Menurutnya, di tengah sulitnya mendapatkan pekerjaan, terlebih di perusahaan sebesar dan seprestisius PT Bukit Asam, masyarakat sangat rentan menjadi korban penipuan maupun pungutan liar dengan modus menjanjikan bisa meloloskan seseorang menjadi karyawan.
“Situasi ini dimanfaatkan oleh oknum yang tidak bertanggung jawab. Mereka menjual harapan masyarakat dengan meminta sejumlah uang dan menjanjikan bisa masuk kerja. Praktik seperti ini harus dihentikan,” tegasnya.
HB juga meminta aparat penegak hukum segera mengusut tuntas setiap laporan yang berkaitan dengan dugaan jual beli lapangan pekerjaan tersebut. Menurutnya, penindakan tegas diperlukan agar memberikan efek jera dan mencegah kejadian serupa terulang kembali.
Selain merugikan masyarakat, HB menilai dugaan praktik tersebut juga dapat mencoreng nama baik PT Bukit Asam sebagai perusahaan milik negara. Karena itu, apabila ditemukan adanya keterlibatan oknum internal perusahaan, proses hukum harus dilakukan secara transparan.
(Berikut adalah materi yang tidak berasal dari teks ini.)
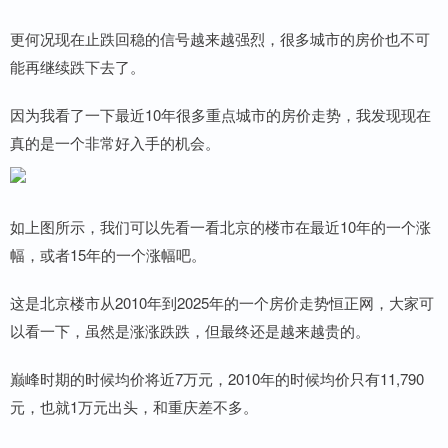
更何况现在止跌回稳的信号越来越强烈，很多城市的房价也不可
能再继续跌下去了。
因为我看了一下最近10年很多重点城市的房价走势，我发现现在
真的是一个非常好入手的机会。
如上图所示，我们可以先看一看北京的楼市在最近10年的一个涨
幅，或者15年的一个涨幅吧。
这是北京楼市从2010年到2025年的一个房价走势恒正网，大家可
以看一下，虽然是涨涨跌跌，但最终还是越来越贵的。
巅峰时期的时候均价将近7万元，2010年的时候均价只有11,790
元，也就1万元出头，和重庆差不多。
“Kalau memang ada kaitannya dengan oknum di lingkungan PT Bukit Asam, harus dibongkar sampai tuntas. Jangan sampai nama baik perusahaan tercoreng akibat ulah segelintir orang yang menyalahgunakan keadaan,” ujarnya.
Diketahui, sebelumnya telah muncul laporan dugaan penipuan dengan modus masuk kerja di PT Bukit Asam. Seorang pria di Palembang dilaporkan ke Polda Sumatera Selatan setelah diduga melakukan penipuan dengan total kerugian korban mencapai Rp416 juta. Kasus tersebut menjadi perhatian publik dan diharapkan dapat diusut secara menyeluruh untuk mengungkap ada atau tidaknya pihak lain yang terlibat.